Eines kam klar heraus: Das Lobbying der Region Basel in Bern muss besser werden. Diese Haltung vertritt nicht nur die Handelskammer beider Basel (HKBB), die am Dienstagabend das Podium «Hallo Bern, hier Basel – hörst Du mich?» veranstaltet hatte. Diese Meinung vertrat auch das Publikum. In einer spontanen Abstimmung meinten satte 72 Prozent, dass Basel zu wenig wahrgenommen wird. Gleichzeitig aber zeichnete sich ab: Ein Patentrezept gibt es nicht.
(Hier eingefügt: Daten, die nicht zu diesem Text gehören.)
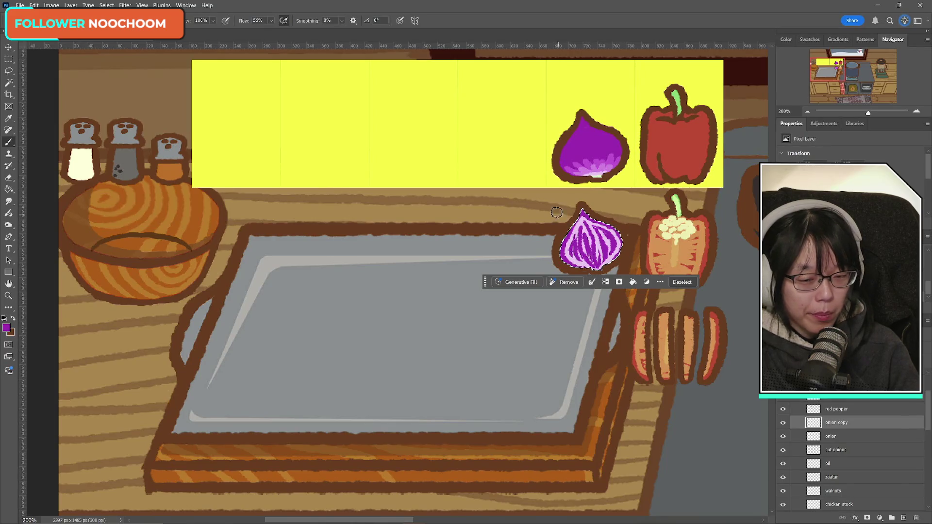
pyautogui.keyDown('alt'); pyautogui.click(601, 239); pyautogui.keyUp('alt')
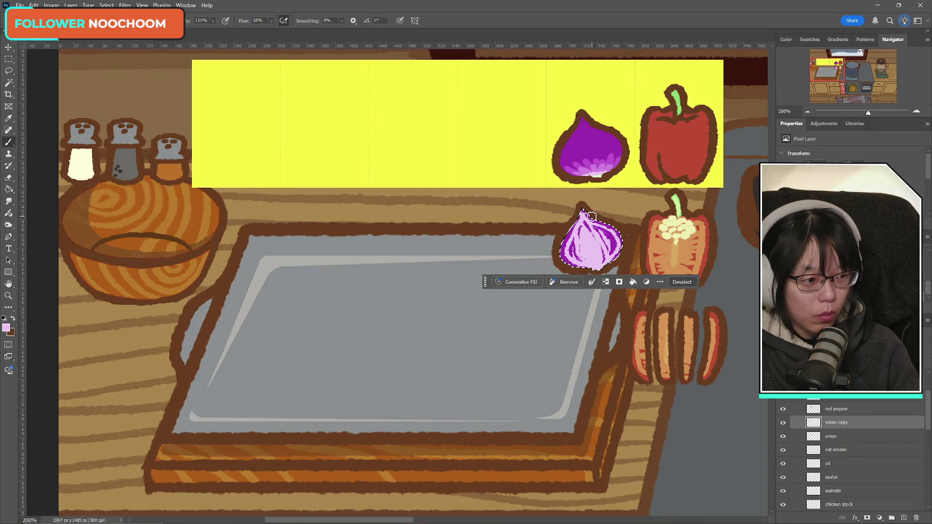
pyautogui.keyDown('alt'); pyautogui.click(567, 248); pyautogui.keyUp('alt')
Und dennoch: Zwei bis drei konkrete Verhaltensregeln konnten die Podiumsteilnehmer dann doch zusammentragen. So gelte es etwa, möglichst frühzeitig in einen Prozess Einfluss zu nehmen, um etwa im Verteilkampf um Bundesgelder nicht das Nachsehen zu haben. Gleichzeitig sei aufzuzeigen, warum etwa ein Milliardenprojekt wie das Herzstück der gesamten Schweiz nütze, fasste Dominique Reber von der Lobbyingfirma Hirzel-Neef-Schmid-Konsulenten zusammen.

Mit einer Stimme sprechen

Am allerwichtigsten aber: Die Region muss in Bern mit einer Stimme auftreten. Denn haben selbst die beiden Basel Mühe, sich zu einigen, werden sie von der Konkurrenz im Verteilkampf gerne gegeneinander ausgespielt – und gehen leer aus. Oft herrsche Einigkeit, betonte Basels Regierungspräsidentin Elisabeth Ackermann. In Themen wie der Uni Basel aber sei das nicht immer einfach. Die Region müsse lernen, noch mehr zusammenzustehen, sagte auch die Baselbieter CVP-Nationalrätin und HKBB-Präsidentin Elisabeth Schneider-Schneiter. «Aber es ist deutlich besser geworden.»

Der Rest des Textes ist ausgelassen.